Please copy every line of text in the listing below, unchanged and in order, leaving the pictures out of your answer.

Content starts

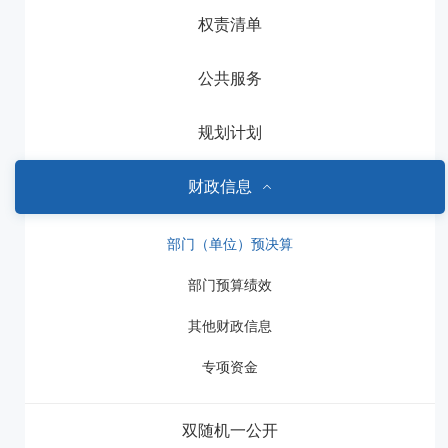
权责清单
公共服务
规划计划
财政信息
部门（单位）预决算
部门预算绩效
其他财政信息
专项资金
双随机一公开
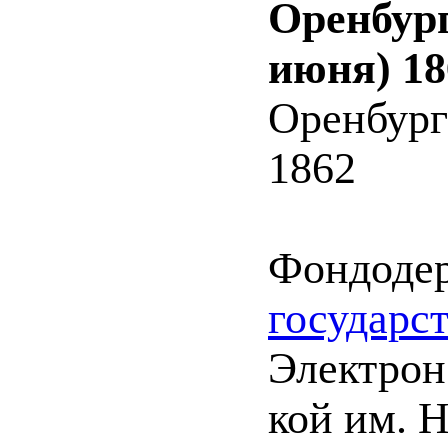
Оренбург
июня) 18
Оренбург
1862
Фондоде
государс
Электрон.
кой им. Н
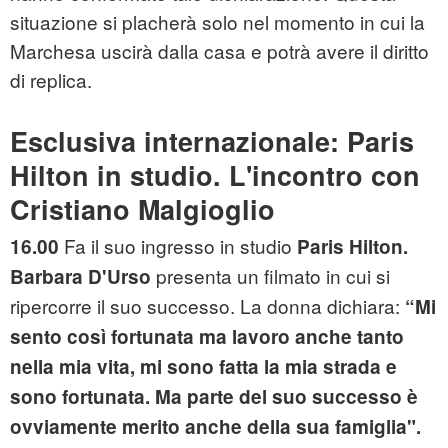
situazione si placherà solo nel momento in cui la
Marchesa uscirà dalla casa e potrà avere il diritto
di replica.
Esclusiva internazionale: Paris
Hilton in studio. L'incontro con
Cristiano Malgioglio
Fa il suo ingresso in studio
16.00
Paris Hilton.
presenta un filmato in cui si
Barbara D'Urso
ripercorre il suo successo. La donna dichiara:
“Mi
sento così fortunata ma lavoro anche tanto
nella mia vita, mi sono fatta la mia strada e
sono fortunata. Ma parte del suo successo è
ovviamente merito anche della sua famiglia".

Content ends

» Answer box
权责清单
公共服务
规划计划
财政信息
部门（单位）预决算
部门预算绩效
其他财政信息
专项资金
双随机一公开
Оренбург
июня) 18
Оренбург
1862
Фондоде
государс
Электрон.
кой им. Н
situazione si placherà solo nel momento in cui la
Marchesa uscirà dalla casa e potrà avere il diritto
di replica.
Esclusiva internazionale: Paris
Hilton in studio. L'incontro con
Cristiano Malgioglio
Fa il suo ingresso in studio
16.00
Paris Hilton.
presenta un filmato in cui si
Barbara D'Urso
ripercorre il suo successo. La donna dichiara:
“Mi
sento così fortunata ma lavoro anche tanto
nella mia vita, mi sono fatta la mia strada e
sono fortunata. Ma parte del suo successo è
ovviamente merito anche della sua famiglia".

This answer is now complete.